Generation of Invertible High Order Matrix Keys for the Hill Cipher

Developers are often limited to the use of low order matrix keys when the Hill cipher is embraced. This is due to the complexity of determining matrix inverses when high order matrices are involved. Matrix inverses are required during decryption. This paper proposes an approach for generating invertible high order matrix keys for the Hill cipher. The Hill cipher uses a matrix key of order n x n for encryption, and its inverse is required for decryption. Increasing the order of the matrices used as keys in the Hill cipher undoubtedly strengthen the Hill encryption algorithm. When we increase the order of the matrices, the Hill cipher is more complex to decode as it would be hard to find the inverse matrices, hence hard to break. The proposed approach generates invertible high order matrix keys sequentially within a chosen order.

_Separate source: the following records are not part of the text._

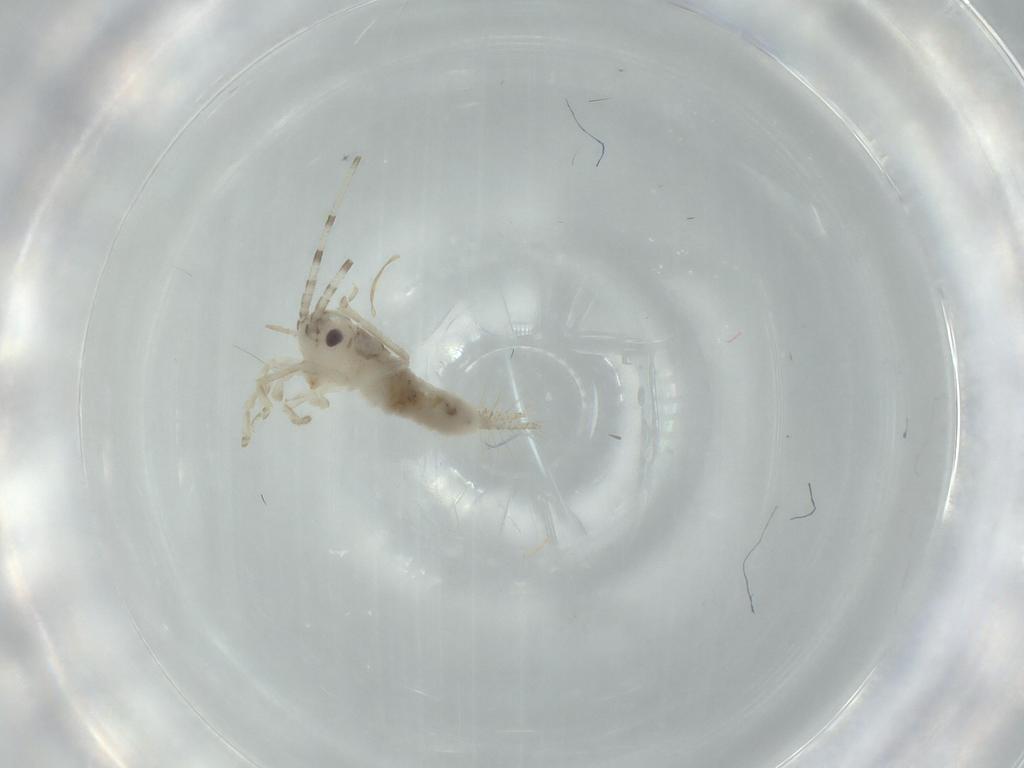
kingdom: Animalia
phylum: Arthropoda
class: Insecta
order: Orthoptera
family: Trigonidiidae
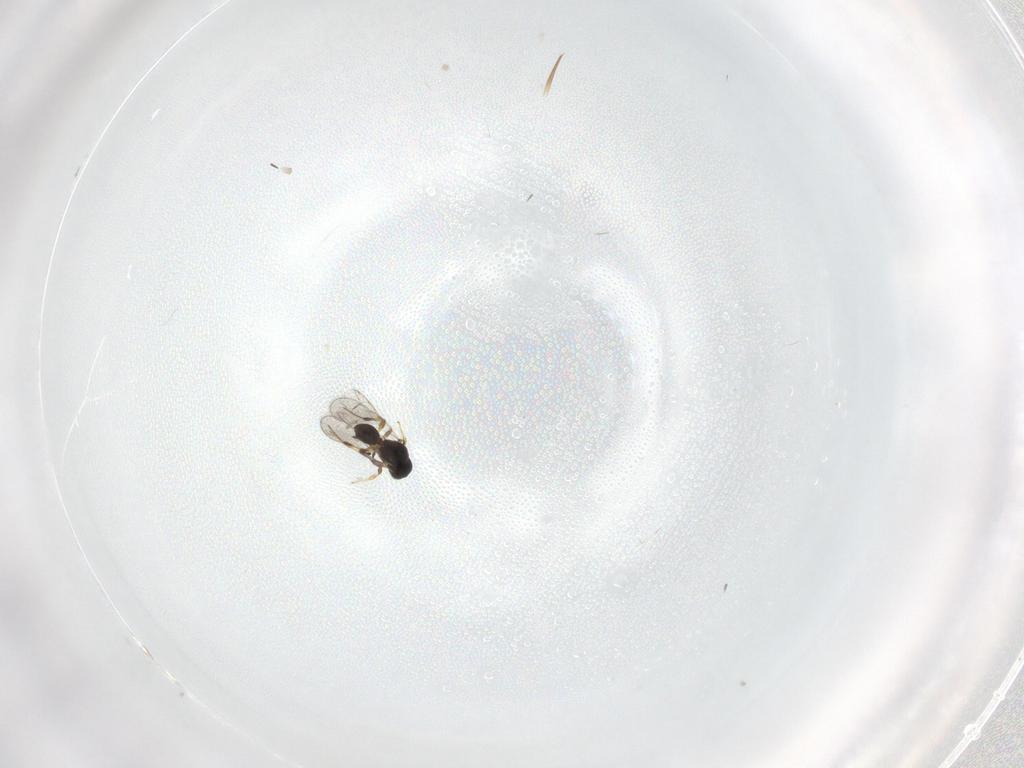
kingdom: Animalia
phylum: Arthropoda
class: Insecta
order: Hymenoptera
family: Platygastridae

However, the choice of an order is flexible. The actual key to be used is dynamically selected from a pool of candidate matrix keys. Our system for generating high order matrix keys was repeatedly run for several times, generating invertible high order matrices that are successfully pooled. The system also successfully randomly selected one matrix key from the pool. This approach eliminates repeated use of the same matrix key over and over. It strengthens the Hill cipher algorithm by complicating obvious brute force attacks. The algorithm's performances are anticipated to outclass those of the original Hill model.